There are others. You might see "TR" on former CB&Q routes (don't know what it stands for) or "DY" rail on former NYC (Dudley section, named for their chief engineer). The "HF" mentioned earlier is "head free", a type of section in which the joint bars do not contact the head of the rail.

But all of this rail is OLD, mostly pre World War II.

Since 1965 or so, most sections have been AREA (American Railway Engineering Association), stamped on the rail as "RE". The only exception I can think of is 122 CB, which Chessie System bought for a few years in the 1960s and 1970s. It's mostly gone from track.

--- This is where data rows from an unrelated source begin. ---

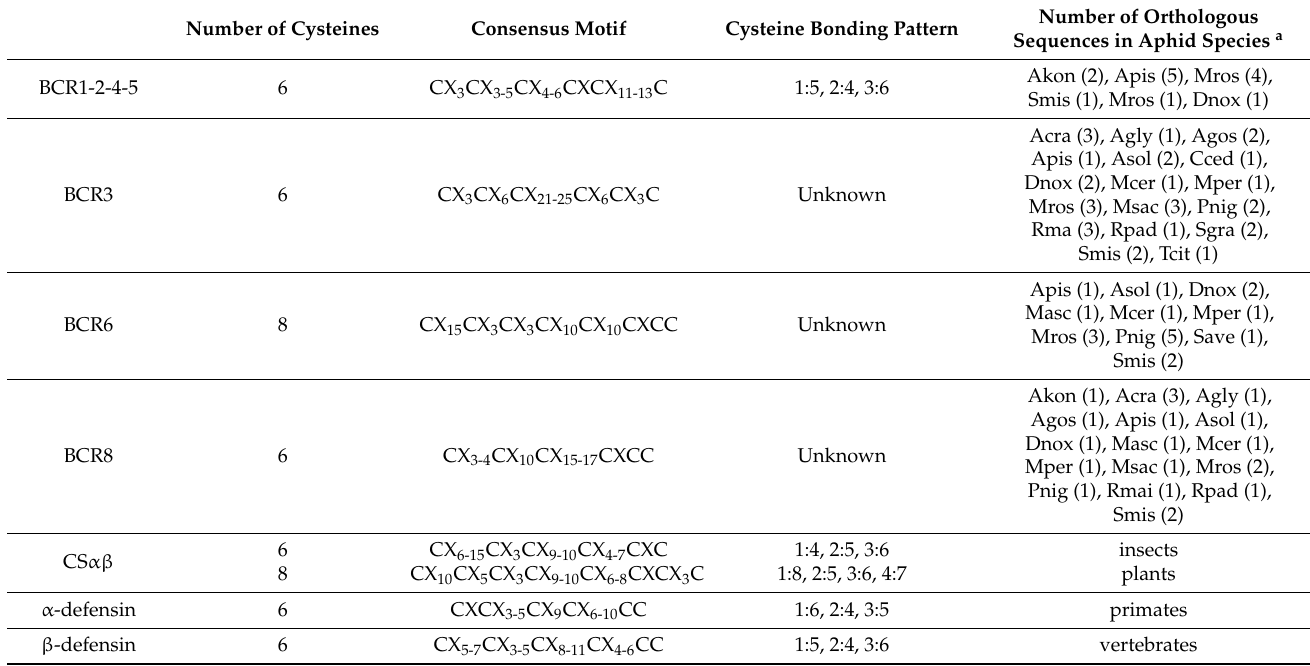
Table 3. Characteristics of the four BCR subfamilies and of the defensin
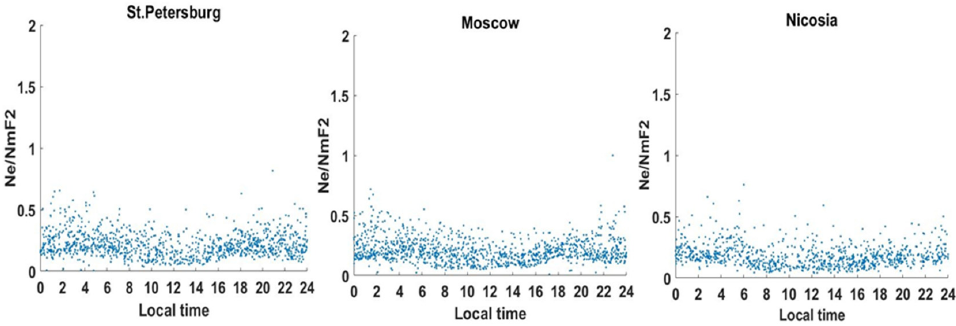
Figure 6. Local time variation in Ne/NmF2 of COSMIC-1 electron density (Ne) at Swarm B altitude (505 km) to COSMIC-1 peak electron density (NmF2) over St. Petersburg, Moscow and Nicosia for 2007–2018.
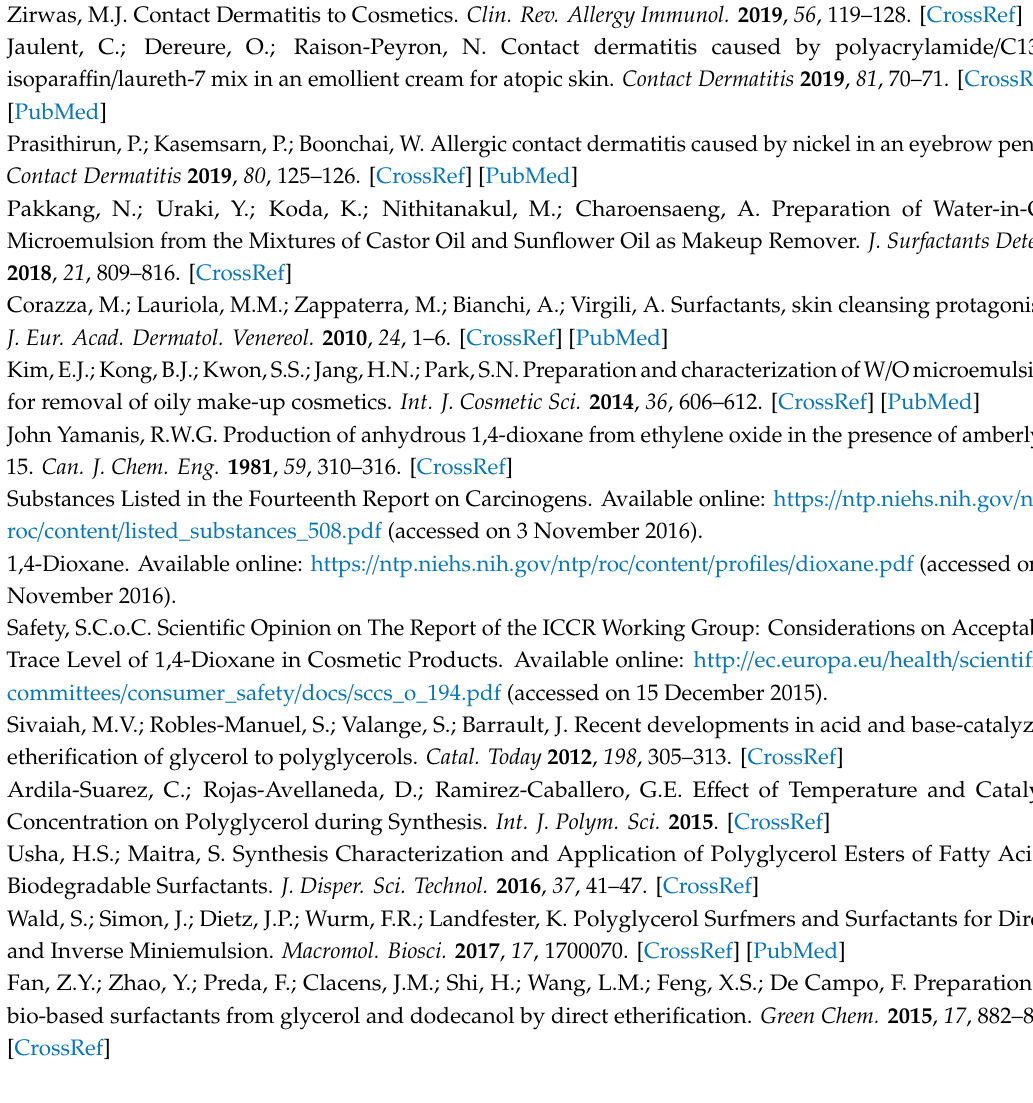
Figure S1: Photos of chicken embryo chorioallantoic membrane in contact with (a) 4 wt% PGCE-1 solution, (b) 4 wt% P6CCG solution, (c) 4 wt% olive oil PEG-8 esters, (d) 4 wt% Poloxamer 184, (e) 0.9 wt% NaCl solution, and (f) 0.1 mol / L NaOH solution for 60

Post 1945, you'll find the following sections:

100 RE
100 PS (Pennsylvania section)
112 RE (up to about 1955)
115 RE (post 1945)
119 RE (LIRR and Metro-North in New York, and a few other places)
131 RE
132 RE
133 RE (UP got this declared an RE section, and used it exclusively until the 1990s)
136 RE (standard section during 1980s and 1990s)
141 RE (this is becoming the new mainline standard section)
152 PS
155 PS

In the last decade, about all that was rolled was 115RE, 132RE, and 141RE. Virtually nothing else (some 100 RB was rolled for New York's subway system and SEPTA's).

Other markings, as discussed above, include the year and month rolled and the manufacturer. These days there are only two rolling mills left in North America: Bethlehem at Steelton, and CF&I (or whatever it's called this week) in Pueblo, CO.

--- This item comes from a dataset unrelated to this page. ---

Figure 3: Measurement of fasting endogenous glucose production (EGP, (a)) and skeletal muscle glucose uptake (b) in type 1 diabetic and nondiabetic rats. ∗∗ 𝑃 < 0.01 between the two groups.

The "OH" designation means "open hearth" (a process for making steel). This was used up until WW II, but isn't any longer. Virtually all rail will be "CC" (control-cooled) or VT (vacuum treated), a method of cooling that reduces the development of rail flaws. Any other two-letter codes usually refer to a hardening process used on curve rail and turnout rails (HT = fully heat treated, HH = head hardened. There may be a few others).

Since all modern rail is continuously cast, the ingot markings are no longer needed.



Date: 04/29/08 14:33
Re: Reading the numbers on a rail
Author: wa4umr




Date: 04/30/08 14:20
Re: Reading the numbers on a rail
Author: bnsftrucker

72368 Wrote:
-------------------------------------------------------
> While moving to my new home I found in a corner of
> the garage a piece of rail about 15 feet long
> marked 45 PSC 87 - which I believe is 45 lbs per
> yard, Pennsylvania Steel Company rolled in 1887.
> Anybody got a way to cut it into sample pieces??
>
> TIOGA PASS
>
> Hint: Don't ever move...

Railsaw, or a stationary bandsaw.



Date: 04/30/08 14:26
Re: Reading the numbers on a rail
Author: bnsftrucker

Out here on the BNSF, we have 115lb,132lb, and 136 lb rails for mainline, on all of the relays we lay new 136lb steel on tangent trac, on the curves we lay new 141lb steel in the curves only.
In the yard tracks, we install the used 115lb, and 132lb steel ribbons, sometimes we use new 136lb steel for yard tracks too.